We do not expect major changes in Japan, where with the coming to power of the new government policy matters have become quite muddled. Our present working hypothesis for Japanese growth is a slight decline to the +1.5% mark.
In Euroland, where policy is expansionary too but way less than in the other zones under consideration, we assume that the present clip will be basically confirmed for the two major economies, Germany and France, with a possible minor decline to 2.0% for the first and to 1.0% for the latter. Things look somewhat different for Italy, for which we anticipate an acceleration in the economy’s cruising speed to some 2.0%. This is in line with the main index of advanced indicators computed by the OECD (the supranational Organisation of Economic Cooperation and Development, based in Paris), which since a couple of months shows for Italy a probability of growth in the near future being the highest among major economies. This calls, however, for some clarification. When these OECD data were first published they were greeted by Italian media, such as the leading national newspapers Corriere della Sera and La Repubblica, with headlines such as Italy on Top (sic). Italian Prime Minister Silvio Berlusconi went as far as proudly declaring that Italy had overtaken the UK in terms of GDP. Now, all this is of course nonsense. For one: Italy’s GDP keeps trailing that of the UK by a fair stretch. Second, even if Italy had overtaken the UK, given the sorry current status of the latter’s economy, that would not exactly qualify as a most remarkable feat. Third, the Italian economy’s chances of expansion at this stage are only the inverse mechanical effect of the depth to which it had sunk in the context of the so-called Great Recession. In fact, Italy belongs to all intents and purposes to the PIIGS group (Portugal, Italy, Ireland, Greece and Spain), which, as is well known, is severely straining the European Monetary Union (let’s note in passing that the recurrent rumors of a possible break-up of the EMU does not indicate the real likelihood of such an event but, rather, how dysfunctional the Union has become at this point).

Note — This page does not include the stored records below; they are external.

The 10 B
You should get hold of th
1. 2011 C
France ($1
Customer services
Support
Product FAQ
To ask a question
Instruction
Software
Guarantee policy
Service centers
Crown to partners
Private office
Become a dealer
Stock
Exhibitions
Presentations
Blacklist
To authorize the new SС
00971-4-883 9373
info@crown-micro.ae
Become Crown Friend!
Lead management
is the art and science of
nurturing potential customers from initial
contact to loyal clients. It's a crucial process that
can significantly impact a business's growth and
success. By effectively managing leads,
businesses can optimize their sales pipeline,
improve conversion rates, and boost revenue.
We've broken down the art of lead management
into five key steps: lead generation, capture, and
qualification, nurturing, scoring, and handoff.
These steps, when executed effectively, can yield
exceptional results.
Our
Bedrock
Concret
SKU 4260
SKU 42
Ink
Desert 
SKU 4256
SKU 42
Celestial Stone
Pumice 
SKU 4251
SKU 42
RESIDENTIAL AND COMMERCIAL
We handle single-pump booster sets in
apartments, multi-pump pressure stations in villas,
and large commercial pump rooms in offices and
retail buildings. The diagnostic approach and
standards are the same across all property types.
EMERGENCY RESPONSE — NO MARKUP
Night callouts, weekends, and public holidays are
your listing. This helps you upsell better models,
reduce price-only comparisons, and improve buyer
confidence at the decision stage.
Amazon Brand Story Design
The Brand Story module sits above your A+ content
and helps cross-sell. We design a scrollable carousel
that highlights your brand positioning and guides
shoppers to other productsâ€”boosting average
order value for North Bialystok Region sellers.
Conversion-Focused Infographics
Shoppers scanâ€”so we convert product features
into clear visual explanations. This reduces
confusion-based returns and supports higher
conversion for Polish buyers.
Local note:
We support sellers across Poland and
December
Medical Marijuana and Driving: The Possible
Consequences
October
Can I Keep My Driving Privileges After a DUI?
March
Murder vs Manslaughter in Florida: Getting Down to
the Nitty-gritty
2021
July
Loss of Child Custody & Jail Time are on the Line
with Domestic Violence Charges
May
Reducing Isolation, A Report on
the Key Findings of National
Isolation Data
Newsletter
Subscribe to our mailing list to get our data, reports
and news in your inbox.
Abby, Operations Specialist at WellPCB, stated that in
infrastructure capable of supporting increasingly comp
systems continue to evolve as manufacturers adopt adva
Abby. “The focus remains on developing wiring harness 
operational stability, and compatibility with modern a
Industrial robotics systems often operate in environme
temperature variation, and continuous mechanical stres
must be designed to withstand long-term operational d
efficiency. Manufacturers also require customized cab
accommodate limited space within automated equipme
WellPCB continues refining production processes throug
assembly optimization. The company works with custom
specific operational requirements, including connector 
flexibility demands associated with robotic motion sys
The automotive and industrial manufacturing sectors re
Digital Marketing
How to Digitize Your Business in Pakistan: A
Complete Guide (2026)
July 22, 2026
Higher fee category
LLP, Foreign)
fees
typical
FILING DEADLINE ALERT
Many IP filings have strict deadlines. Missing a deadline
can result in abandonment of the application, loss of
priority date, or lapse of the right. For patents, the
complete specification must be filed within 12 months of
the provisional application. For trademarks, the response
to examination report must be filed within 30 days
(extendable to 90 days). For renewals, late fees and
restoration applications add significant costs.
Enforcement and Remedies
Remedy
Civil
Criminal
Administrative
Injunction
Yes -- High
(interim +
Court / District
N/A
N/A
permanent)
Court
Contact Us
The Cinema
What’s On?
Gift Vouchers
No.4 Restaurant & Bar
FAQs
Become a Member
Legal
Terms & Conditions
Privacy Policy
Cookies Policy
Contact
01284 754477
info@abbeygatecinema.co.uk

Turning to inflation, prospects for H1 2010, again, vary to a significant extent. At one end we have deflation which struck Japan and then Germany and France, with consumer prices we put as trending toward zero in Germany and to below 1% in France (these variations, we here too remind, being not year-on but annualized rates of change over the previous period). And at the other end, we have the US and the UK, with consumer prices we see going up by some 2.5% in the case of the US and by over 3.0% in that of the UK, as a consequence of the policy stances at present put to work in these two countries. And we also have Italy, with an estimated +3.0% in consumer prices, faithful to its PIIGS group membership.
The overall short term scenario in our book remains the L-shaped one. Or more precisely, the profile we see is similar to the square root sign, with the differences that a) the first, descending part comes from higher up and is consequently longer; b) that the following upwards part is only a sort of up-tick, as such disproportionately shorter than the previous down-sloped bit, this up-tick being the point where we would more or less be at this moment; and c) with the up-tick being in turn followed by an horizontally undulating line, reflecting a state of homeostatic, unstable and very sub-par equilibrium.
For how long then do we expect this type of equilibrium to last? As long as the system, especially in the US, is not properly fixed. Which doesn’t seem to be for tomorrow.
The name of the last great white hope was Rocky Marciano, who was true to it, as he was never beaten. Recently we had a black one (hope, that is). But no longer.